“Pyramid scheme?” I teased.

“No, yeah, maybe. You need a snowball you can push down a hill so it can grow and lead to more beneficial effects. Karmic energy is an action cycle. It’s cause and effect, cause and effect. If you can get that going, then it’ll start to do most of the work for you. Sorta like compound interest.”

I laughed, appreciating her optimism. “You sound like Samantha. She loves her compound interest.”

“Yeah, well, even though she’s a bit spoiled, she’s helped me grow my inventory business’s bottom line with all of her tips. I may even get to retire one day. Imagine that.” She bumped her shoulder into me.

“Yeah. She sucks.” We laughed, the warmth toward our friend unspoken, as was our appreciation and loyalty to her. “What will she and Gabby remember about us going into the office-portal thingy? From their perspective, did we ditch them or just vanish into thin air?”

“They won’t question it.
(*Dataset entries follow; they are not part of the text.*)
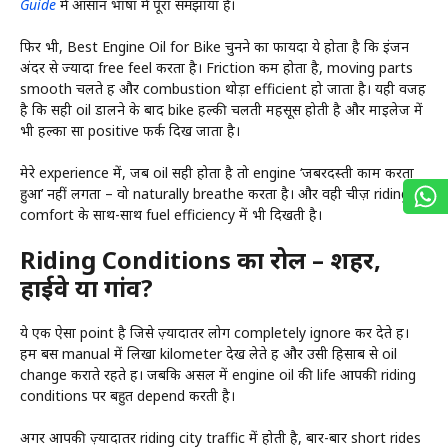
Guide
में आसान भाषा में पूरा समझाया है।
फिर भी, Best Engine Oil for Bike चुनने का फायदा ये होता है कि इंजन
अंदर से ज्यादा free feel करता है। Friction कम होता है, moving parts
smooth चलते हैं और combustion थोड़ा efficient हो जाता है। यही वजह
है कि सही oil डालने के बाद bike हल्की चलती महसूस होती है और माइलेज में
भी हल्का सा positive फर्क दिख जाता है।
मेरे experience में, जब oil सही होता है तो engine ‘जबरदस्ती काम करता
हुआ’ नहीं लगता – वो naturally breathe करता है। और वही चीज़ riding
comfort के साथ-साथ fuel efficiency में भी दिखती है।
Riding Conditions का रोल – शहर,
हाईवे या गांव?
ये एक ऐसा point है जिसे ज़्यादातर लोग completely ignore कर देते हैं।
हम बस manual में लिखा kilometer देख लेते हैं और उसी हिसाब से oil
change कराते रहते हैं। जबकि असल में engine oil की life आपकी riding
conditions पर बहुत depend करती है।
अगर आपकी ज़्यादातर riding city traffic में होती है, बार-बार short rides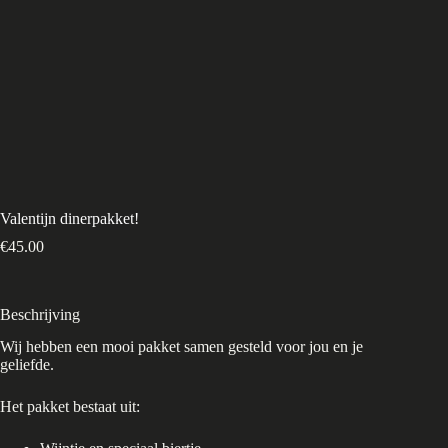
Valentijn dinerpakket!
€
45.00
Beschrijving
Wij hebben een mooi pakket samen gesteld voor jou en je
geliefde.
Het pakket bestaat uit: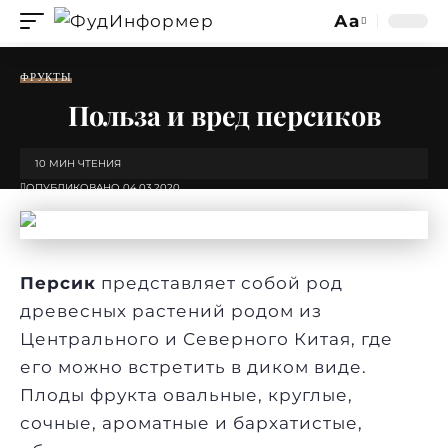
Аа
Изменение
размера
ФРУКТЫ
шрифта
Польза и вред персиков
10 МИН ЧТЕНИЯ
ОПУБЛИКОВАНО 04.03.2020
Персик
представляет собой род
древесных растений родом из
Центрального и Северного Китая, где
его можно встретить в диком виде.
Плоды фрукта овальные, круглые,
сочные, ароматные и бархатистые,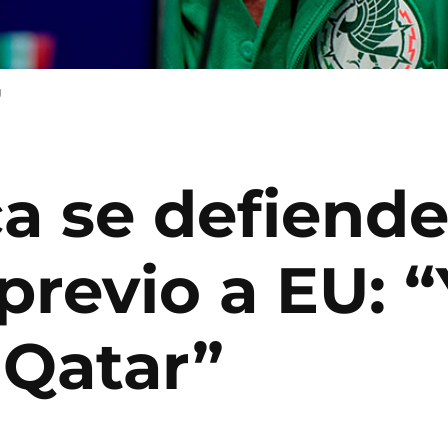
U
a se defiende
previo a EU: 
 Qatar”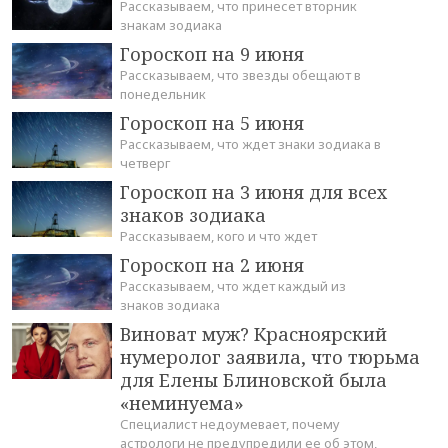
Рассказываем, что принесет вторник
знакам зодиака
Гороскоп на 9 июня
Рассказываем, что звезды обещают в
понедельник
Гороскоп на 5 июня
Рассказываем, что ждет знаки зодиака в
четверг
Гороскоп на 3 июня для всех
знаков зодиака
Рассказываем, кого и что ждет
Гороскоп на 2 июня
Рассказываем, что ждет каждый из
знаков зодиака
Виноват муж? Красноярский
нумеролог заявила, что тюрьма
для Елены Блиновской была
«неминуема»
Специалист недоумевает, почему
астрологи не предупредили ее об этом,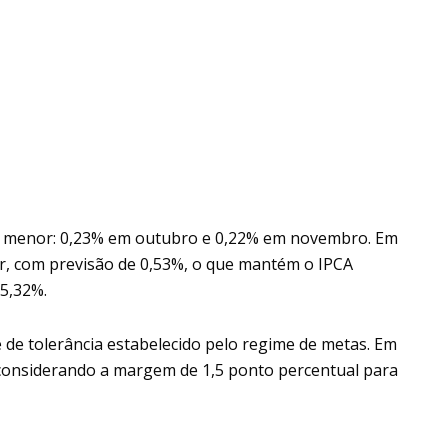
er menor: 0,23% em outubro e 0,22% em novembro. Em
ar, com previsão de 0,53%, o que mantém o IPCA
5,32%.
 de tolerância estabelecido pelo regime de metas. Em
%, considerando a margem de 1,5 ponto percentual para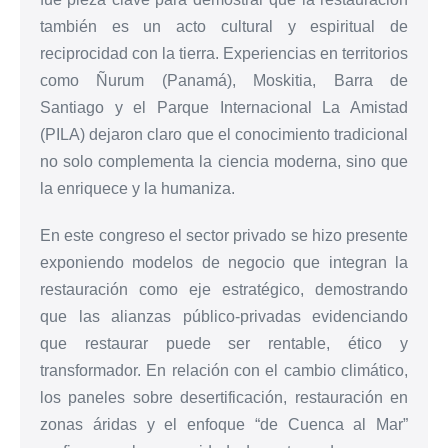
también es un acto cultural y espiritual de
reciprocidad con la tierra. Experiencias en territorios
como Ñurum (Panamá), Moskitia, Barra de
Santiago y el Parque Internacional La Amistad
(PILA) dejaron claro que el conocimiento tradicional
no solo complementa la ciencia moderna, sino que
la enriquece y la humaniza.
En este congreso el sector privado se hizo presente
exponiendo modelos de negocio que integran la
restauración como eje estratégico, demostrando
que las alianzas público-privadas evidenciando
que restaurar puede ser rentable, ético y
transformador. En relación con el cambio climático,
los paneles sobre desertificación, restauración en
zonas áridas y el enfoque “de Cuenca al Mar”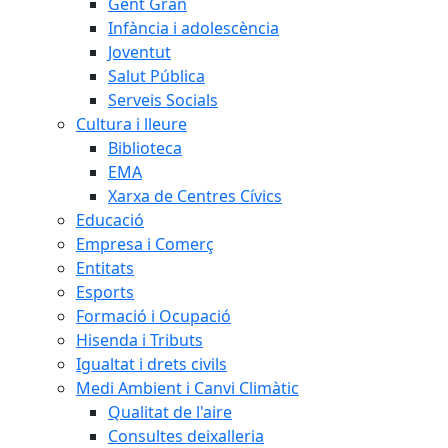
Gent Gran
Infància i adolescència
Joventut
Salut Pública
Serveis Socials
Cultura i lleure
Biblioteca
EMA
Xarxa de Centres Cívics
Educació
Empresa i Comerç
Entitats
Esports
Formació i Ocupació
Hisenda i Tributs
Igualtat i drets civils
Medi Ambient i Canvi Climàtic
Qualitat de l'aire
Consultes deixalleria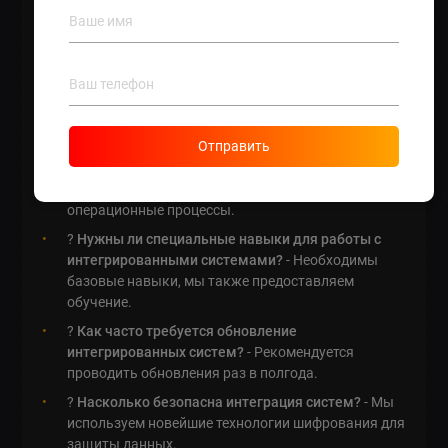
?️
Как долго занимает процесс интеграции?
-
Зависит от сложности системы, но в среднем это
занимает от 2 до 4 недель.
?
Сколько стоит интеграция систем?
- Цена
варьируется, но начинается от 1000 лей.
Отправить
?
Как интеграция систем влияет на
эффективность бизнеса?
- Повышает
производительность и снижает затраты на
операционные процессы.
?
Нужны ли специальные навыки для работы с
интегрированными системами?
- Необходимы
базовые навыки, мы также предоставляем
обучение.
?
Как часто требуется обновление
интегрированных систем?
- Рекомендуется
проводить обновления раз в полгода.
?
Насколько безопасна интеграция систем?
- Мы
используем новейшие технологии шифрования для
защиты данных.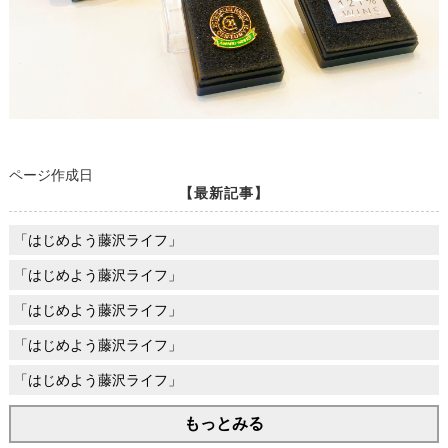
ページ作成日
【最新記事】
「はじめよう藤沢ライフ」
「はじめよう藤沢ライフ」
「はじめよう藤沢ライフ」
「はじめよう藤沢ライフ」
「はじめよう藤沢ライフ」
もっとみる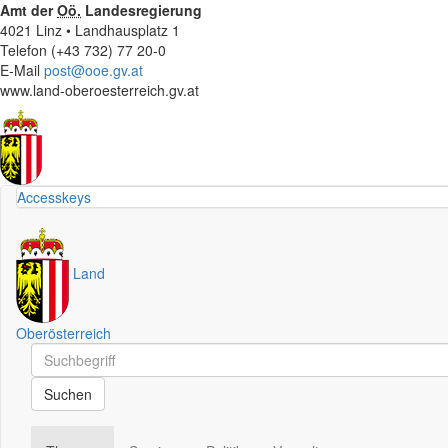
Amt der
Oö.
Landesregierung
4021 Linz • Landhausplatz 1
Telefon (+43 732) 77 20-0
E-Mail
post@ooe.gv.at
www.land-oberoesterreich.gv.at
Accesskeys
Land
Oberösterreich
Schnellsuche
Schnellsuche
Suchen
There’ll be a rational story they both believe for why we parted ways outside YFGM.”

“But they don’t believe in…” I waved a hand in the general direction of Estelle and the office filled with fairies “…all of that?”

“No. Not yet, anyway.” She winked at me, clearly loving all of this.

What a weird day.

We passed a group of teenagers milling about, aimlessly kicking their skateboards against the curb, one of them dribbling a basketball, then bouncing it off a nearby boarded up building, leaving round ball marks on its siding. The wind pushed an empty pop can across our path, clanking along before getting caught in the fence that stretched in front of the vacant lot. At least the kids weren’t playing in the lot’s trash again. I could still see the slide they’d made earlier though, like a tempting invitation that would surely woo them back.

Josie and I hunched further into our jackets, and for the first time, the city didn’t feel full of possibilities. Our neighbourhood, Everstone, felt dirty and slightly unwelcoming. I still wished Everstone would get cleaned up and given a good dose of community pride.

That wasn’t a real wish, though. I was done with those. It was more like wishful thinking, which certainly had to be different.

As the streetlights came on, three kids missing their front teeth ran by, playing tag in the street, all smiles and shouting. I thought of them growing up here with the street as their playground.

Cleaning up our neighbourhood could be one of those big snowball ideas Josie had mentioned, but the question again was, how did someone like me do that?

A car tooted at the boys as it crawled past, and I muttered to Josie as we stuck to the sidewalk, “They’re going to get run over.”

A dog barked in the distance, reminding me of the shelter a block over and smaller, more achievable karmic ideas. “How much do you think volunteering at the shelter would earn me?”

She shrugged. “A dollar each time, maybe?”

“But I’m taking care of a poor, defenceless, surrendered animal!”

“You have to think bigger. There’s got to be something.”

I sighed and hooked my arm through hers, grateful not to be walking alone tonight.

While we walked, I took in our neighbourhood. If I were to walk dogs, where would I take them? There were no green spaces in Everstone. Just sidewalks and parking lots. Were city dogs really supposed to do their business where everyone walked? That didn’t seem right somehow, and I felt as though someone ought to do something about that, too.

Sighing with an internal feeling of defeat as we reached the end of the block, I paused before crossing the street. I turned to Josie. “Do you hear that?”

“Sounds like crying?”

We both pivoted to face the direction we’d come. The kids were no longer playing tag in the street, and the teenagers were gone.

“Shh!” She grabbed my arm. “There it is again.” From somewhere around the middle of the block, someone was crying.

Josie and I looked at each other and took off running, stopping in front of the abandoned lot, scanning for the kids we’d seen earlier.

“Right there.” I pointed to that awful barrel and sheet metal slide they’d made last week. I bent down, cramming my curvy body through the hole in the fence, getting muddy hands as I clawed my way into the lot. I cursed under my breath. “This lot!”

“You okay?” Josie called to the three boys once we were through the fence. Josie, being tall and slim, had made it through without apparent issue, popping to her feet at almost the same moment I did.

A boy’s head appeared over the barrel, his voice filled with panic. “He cut his leg.”

We came around beside the children and I sucked in a breath. A boy in sweatpants, about ten-years-old, had a bad gash in his thigh.